# Bullmastiff + Orijen



## rmorrison1 (Jan 30, 2012)

Hi, I recently moved my 3 month old Bullmastiff puppy over to Orijen large puppy breed from Eukanuba. The feeding instructions on the package are very vague, does anyone have an idea how much I should be feeding him? He weighs around 15kg. Thanks.


----------



## whiteleo (Sep 7, 2008)

Hello and welcome...I realize your from a different country but could you please list the ingredients of the Orijen. The only Orijen we are familiar with is by champion foods.


----------



## Caty M (Aug 13, 2010)

I think he means that he is switching from Eukanuba to Orijen, not that Orijen is made by Eukanuba. 

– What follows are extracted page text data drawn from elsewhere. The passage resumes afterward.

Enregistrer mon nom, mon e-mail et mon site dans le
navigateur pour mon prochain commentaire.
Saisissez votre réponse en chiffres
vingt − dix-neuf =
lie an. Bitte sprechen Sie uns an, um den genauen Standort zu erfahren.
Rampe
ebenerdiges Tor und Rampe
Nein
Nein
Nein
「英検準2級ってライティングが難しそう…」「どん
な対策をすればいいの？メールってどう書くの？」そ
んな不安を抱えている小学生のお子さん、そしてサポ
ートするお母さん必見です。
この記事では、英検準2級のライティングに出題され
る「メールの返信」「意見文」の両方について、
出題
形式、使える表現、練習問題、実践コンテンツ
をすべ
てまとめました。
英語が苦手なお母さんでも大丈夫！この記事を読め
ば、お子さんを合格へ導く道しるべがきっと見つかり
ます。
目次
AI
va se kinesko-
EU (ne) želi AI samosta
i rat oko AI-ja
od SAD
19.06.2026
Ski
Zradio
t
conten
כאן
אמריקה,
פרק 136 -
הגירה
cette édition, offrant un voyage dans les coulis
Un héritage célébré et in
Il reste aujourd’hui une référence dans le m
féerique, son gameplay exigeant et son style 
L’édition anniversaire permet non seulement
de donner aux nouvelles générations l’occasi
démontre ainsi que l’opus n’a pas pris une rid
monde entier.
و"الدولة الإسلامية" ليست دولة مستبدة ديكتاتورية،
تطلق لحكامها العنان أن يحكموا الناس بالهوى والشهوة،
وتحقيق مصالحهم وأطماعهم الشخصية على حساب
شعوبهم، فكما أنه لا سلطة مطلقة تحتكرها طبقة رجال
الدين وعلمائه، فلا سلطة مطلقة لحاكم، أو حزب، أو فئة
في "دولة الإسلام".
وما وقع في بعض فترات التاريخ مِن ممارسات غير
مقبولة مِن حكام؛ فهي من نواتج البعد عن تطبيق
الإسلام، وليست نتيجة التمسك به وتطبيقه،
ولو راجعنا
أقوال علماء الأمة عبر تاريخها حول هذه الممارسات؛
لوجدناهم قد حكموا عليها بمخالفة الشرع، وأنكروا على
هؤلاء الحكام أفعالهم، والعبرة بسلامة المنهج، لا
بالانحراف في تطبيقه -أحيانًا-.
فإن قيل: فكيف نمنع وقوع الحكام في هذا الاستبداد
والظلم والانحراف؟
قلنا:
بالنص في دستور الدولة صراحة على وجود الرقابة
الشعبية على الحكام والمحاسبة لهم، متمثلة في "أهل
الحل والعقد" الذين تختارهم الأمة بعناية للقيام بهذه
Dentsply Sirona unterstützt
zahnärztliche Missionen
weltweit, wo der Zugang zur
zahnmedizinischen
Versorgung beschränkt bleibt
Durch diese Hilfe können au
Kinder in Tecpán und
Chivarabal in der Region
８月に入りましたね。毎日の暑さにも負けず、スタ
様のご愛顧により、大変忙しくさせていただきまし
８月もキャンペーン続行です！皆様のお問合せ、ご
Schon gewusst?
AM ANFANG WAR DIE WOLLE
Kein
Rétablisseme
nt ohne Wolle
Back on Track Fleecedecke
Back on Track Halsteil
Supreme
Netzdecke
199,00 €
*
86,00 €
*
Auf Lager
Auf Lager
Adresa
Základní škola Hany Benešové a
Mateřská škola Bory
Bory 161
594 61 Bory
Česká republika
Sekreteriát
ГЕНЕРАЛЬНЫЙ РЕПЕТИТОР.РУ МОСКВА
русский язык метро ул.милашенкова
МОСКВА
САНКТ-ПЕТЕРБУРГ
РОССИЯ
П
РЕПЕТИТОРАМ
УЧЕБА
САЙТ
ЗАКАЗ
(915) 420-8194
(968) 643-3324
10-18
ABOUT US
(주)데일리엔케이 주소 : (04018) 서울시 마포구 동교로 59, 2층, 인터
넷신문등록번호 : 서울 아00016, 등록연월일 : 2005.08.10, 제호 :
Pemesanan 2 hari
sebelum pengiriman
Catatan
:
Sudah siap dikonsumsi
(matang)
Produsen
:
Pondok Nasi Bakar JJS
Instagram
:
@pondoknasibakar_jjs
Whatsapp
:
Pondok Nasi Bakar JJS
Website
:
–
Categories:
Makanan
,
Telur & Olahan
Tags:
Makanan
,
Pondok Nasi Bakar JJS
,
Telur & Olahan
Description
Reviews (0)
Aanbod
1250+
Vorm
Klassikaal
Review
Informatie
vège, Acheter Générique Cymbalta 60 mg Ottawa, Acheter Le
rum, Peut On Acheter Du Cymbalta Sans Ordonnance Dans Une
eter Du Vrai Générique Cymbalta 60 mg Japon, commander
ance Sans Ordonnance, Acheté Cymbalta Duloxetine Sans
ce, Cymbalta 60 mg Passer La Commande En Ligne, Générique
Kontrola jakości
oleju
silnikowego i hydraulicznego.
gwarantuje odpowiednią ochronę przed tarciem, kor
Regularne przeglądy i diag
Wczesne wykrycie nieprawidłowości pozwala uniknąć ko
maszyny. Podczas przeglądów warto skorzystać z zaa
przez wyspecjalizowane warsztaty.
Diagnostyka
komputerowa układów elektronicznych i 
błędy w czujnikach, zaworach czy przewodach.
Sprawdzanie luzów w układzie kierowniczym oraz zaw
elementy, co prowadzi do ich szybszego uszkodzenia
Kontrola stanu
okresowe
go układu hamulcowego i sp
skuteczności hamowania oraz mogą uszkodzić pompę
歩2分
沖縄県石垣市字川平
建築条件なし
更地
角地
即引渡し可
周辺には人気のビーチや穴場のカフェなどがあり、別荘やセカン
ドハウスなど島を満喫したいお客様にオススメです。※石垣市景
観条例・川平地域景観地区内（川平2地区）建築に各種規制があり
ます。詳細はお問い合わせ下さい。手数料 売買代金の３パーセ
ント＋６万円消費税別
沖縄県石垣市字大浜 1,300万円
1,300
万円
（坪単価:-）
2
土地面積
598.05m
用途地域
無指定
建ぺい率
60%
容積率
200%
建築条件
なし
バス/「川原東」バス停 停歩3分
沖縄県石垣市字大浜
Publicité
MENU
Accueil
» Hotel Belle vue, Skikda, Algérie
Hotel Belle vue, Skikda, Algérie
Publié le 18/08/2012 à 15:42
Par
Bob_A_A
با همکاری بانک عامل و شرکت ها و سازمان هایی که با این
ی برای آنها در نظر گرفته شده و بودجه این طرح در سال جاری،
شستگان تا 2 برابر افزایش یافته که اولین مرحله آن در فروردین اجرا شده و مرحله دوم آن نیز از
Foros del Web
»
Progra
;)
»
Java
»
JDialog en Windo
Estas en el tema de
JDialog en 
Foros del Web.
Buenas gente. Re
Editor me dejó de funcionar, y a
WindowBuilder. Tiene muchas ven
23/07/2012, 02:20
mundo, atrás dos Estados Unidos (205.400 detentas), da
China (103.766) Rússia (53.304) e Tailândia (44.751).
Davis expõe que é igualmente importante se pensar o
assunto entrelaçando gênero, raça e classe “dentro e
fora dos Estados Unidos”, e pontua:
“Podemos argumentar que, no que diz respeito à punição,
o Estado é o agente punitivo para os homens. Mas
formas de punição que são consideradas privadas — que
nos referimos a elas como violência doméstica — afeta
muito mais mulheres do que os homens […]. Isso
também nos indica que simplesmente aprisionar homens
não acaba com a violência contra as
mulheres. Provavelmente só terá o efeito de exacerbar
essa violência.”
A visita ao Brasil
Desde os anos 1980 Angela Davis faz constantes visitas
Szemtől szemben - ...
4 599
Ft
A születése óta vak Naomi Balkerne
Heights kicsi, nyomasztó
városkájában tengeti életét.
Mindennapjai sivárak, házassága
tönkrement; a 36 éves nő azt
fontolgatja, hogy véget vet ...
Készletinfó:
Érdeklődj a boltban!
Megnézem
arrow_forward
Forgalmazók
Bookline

You could start with the recommendations on the bag, and decrease by 1/3 and just keep an eye on his weight.. keep him nice and slender during growth!


----------



## whiteleo (Sep 7, 2008)

Caty M said:


> I think he means that he is switching from Eukanuba to Orijen, not that Orijen is made by Eukanuba.
> 
> You could start with the recommendations on the bag, and decrease by 1/3 and just keep an eye on his weight.. keep him nice and slender during growth!


I must not have had enough coffee yet this morning! LOL


----------



## rmorrison1 (Jan 30, 2012)

lol yeah, it's Orijen by champion foods, thanks Caty for the advice


----------